Ehrenamtliches Engagement ist Ehrensache: Das war die zentrale Botschaft, mit der die Freiwilligen Feuerwehren Bayerns wieder in die alljährige Feuerwehraktionswoche gingen. Zum einen wollte man mit dieser Kampagne erneut die komplette Bandbreite der Bevölkerung  ansprechen und auf all diejenigen zugehen, welche sich derzeit noch nicht in irgendeiner Form ehrenamtlich engagieren. Im Mittelpunkt steht dabei der Begriff „Ehrensache“: ein Versprechen von höchstem Gut in Zeiten einer schnelllebigen Konsumgesellschaft und ein ehrliches Bekenntnis zum Engagement für das Gemeinwohl.

Und wie groß dieses Engagement auch bei unseren Feuerwehren ist, hat auch die Großübung gezeigt, welche im Rahmen der Feuerwehraktionswoche und unter großer Beteiligung von rund 140 Feuerwehrfrauen und -männer in Wemding stattfand.

Als Übungsszenario wurde dabei ein Brand einer Industriehalle bei der Firma „Kalksandstein Wemding GmbH“ eingespielt, zu dem von der Leitstelle die Feuerwehren aus Amerbach, Fünfstetten, Gosheim, Huisheim, Nußbühl-Heidmersbrunn, Otting und Wemding über Funk alarmiert worden waren.

Kurz nach der Alarmierung schließlich trafen dann auch bereits die ersten Hilfskräfte am Übungsobjekt ein und erhielten vom Einsatzleiter und Wemdinger Kommandanten Christian Brunner-Hauck erste Instruktionen.

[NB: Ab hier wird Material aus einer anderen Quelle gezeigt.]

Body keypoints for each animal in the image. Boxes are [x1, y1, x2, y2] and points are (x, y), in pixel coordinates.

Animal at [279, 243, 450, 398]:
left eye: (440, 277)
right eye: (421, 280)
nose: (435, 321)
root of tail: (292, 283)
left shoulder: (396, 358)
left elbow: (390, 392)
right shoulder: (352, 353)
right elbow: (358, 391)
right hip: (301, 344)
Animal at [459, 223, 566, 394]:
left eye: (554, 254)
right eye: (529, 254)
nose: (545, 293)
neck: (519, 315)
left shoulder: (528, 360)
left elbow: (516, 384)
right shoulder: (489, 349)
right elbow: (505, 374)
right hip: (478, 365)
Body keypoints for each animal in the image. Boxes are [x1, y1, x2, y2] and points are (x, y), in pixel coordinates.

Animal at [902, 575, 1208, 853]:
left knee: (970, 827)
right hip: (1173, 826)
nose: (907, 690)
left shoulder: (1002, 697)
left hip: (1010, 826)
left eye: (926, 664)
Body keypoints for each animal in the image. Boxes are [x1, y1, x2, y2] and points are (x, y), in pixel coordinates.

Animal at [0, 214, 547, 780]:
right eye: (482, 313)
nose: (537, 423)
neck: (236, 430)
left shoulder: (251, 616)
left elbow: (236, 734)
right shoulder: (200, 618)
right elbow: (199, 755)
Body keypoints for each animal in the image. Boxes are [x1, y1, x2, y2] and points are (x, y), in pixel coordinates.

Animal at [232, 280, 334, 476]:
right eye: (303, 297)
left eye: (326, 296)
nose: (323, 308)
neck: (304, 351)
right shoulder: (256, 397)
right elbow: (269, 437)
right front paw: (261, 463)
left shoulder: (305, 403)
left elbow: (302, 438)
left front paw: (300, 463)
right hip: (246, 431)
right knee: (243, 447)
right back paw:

Das weitläufige Firmengelände bot dabei genügend Platz für vielseitigste Übungsszenen. „Von allem war etwas dabei“ lobte nach der Übung Kreisbrandmeister Bernhard Mayer, der als Beobachter tätig war. Während für mehrere Feuerwehren vorrangig die Aufgabe der Brandbekämpfung und Personenrettung aus der Industriehalle im Vordergrund stand, wurden im hinteren Teil des Übungsgeländes die Bergung verschütteter Personen und die Tiefenrettung geübt.

Bei der anschließenden Nachbesprechung und einer kleinen Brotzeit im Wemdinger Feuerwehrgerätehaus ließ man schließlich die Übung noch einmal Revue passieren.  Dabei konnte Kommandant Brunner-Hauck neben den vielen Feuerwehren und dem zuständigen Kreisbrandmeister Mayer auch den Kreisbrandinspektor Heinz Mayr und Herrn Werner Keller seitens des Kalksteinwerks begrüßen, die die Übung ebenfalls mit verfolgt hatten.

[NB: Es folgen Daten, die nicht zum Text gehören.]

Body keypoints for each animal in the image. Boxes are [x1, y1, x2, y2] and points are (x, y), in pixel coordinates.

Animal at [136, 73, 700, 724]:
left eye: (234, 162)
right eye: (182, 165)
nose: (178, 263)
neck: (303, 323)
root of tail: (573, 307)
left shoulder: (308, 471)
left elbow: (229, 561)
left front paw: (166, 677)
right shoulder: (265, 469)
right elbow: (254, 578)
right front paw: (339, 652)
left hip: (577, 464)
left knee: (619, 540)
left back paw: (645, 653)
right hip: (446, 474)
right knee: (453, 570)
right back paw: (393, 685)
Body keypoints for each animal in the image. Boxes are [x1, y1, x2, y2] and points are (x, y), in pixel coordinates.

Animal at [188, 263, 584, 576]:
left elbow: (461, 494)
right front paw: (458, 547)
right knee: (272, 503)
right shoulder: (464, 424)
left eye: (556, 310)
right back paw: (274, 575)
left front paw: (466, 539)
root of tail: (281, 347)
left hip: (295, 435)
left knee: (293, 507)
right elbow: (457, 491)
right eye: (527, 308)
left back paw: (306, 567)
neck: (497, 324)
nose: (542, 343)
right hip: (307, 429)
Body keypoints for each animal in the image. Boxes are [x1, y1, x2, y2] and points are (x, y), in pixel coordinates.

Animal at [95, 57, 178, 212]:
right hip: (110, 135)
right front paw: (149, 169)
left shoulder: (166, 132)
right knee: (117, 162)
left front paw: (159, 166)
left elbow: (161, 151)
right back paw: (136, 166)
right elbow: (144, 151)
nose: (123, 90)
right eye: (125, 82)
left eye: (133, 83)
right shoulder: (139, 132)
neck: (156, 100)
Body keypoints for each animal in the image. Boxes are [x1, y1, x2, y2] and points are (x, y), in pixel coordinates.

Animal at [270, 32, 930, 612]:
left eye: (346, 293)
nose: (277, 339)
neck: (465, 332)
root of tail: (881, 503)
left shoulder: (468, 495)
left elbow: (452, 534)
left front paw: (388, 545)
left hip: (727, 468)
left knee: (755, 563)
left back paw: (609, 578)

Zugegebenermaßen, das schnelle und vor allem geordnete Eintreffen der Feuerwehren war beachtlich, jedoch müsse man im Ernstfall noch die Zeit hinzurechnen, die die Feuerwehrleute beispielsweise für die Fahrt von ihrem Arbeitsplatz zum Feuerwehrhaus benötigen würden, so Kreisbrandmeister Mayer bei seiner Übungskritik. Dank galt der Firma „Kalksandstein Wemding GmbH“ für das Bereitstellen ihres Firmengeländes und für die Unterstützung der Feuerwehren.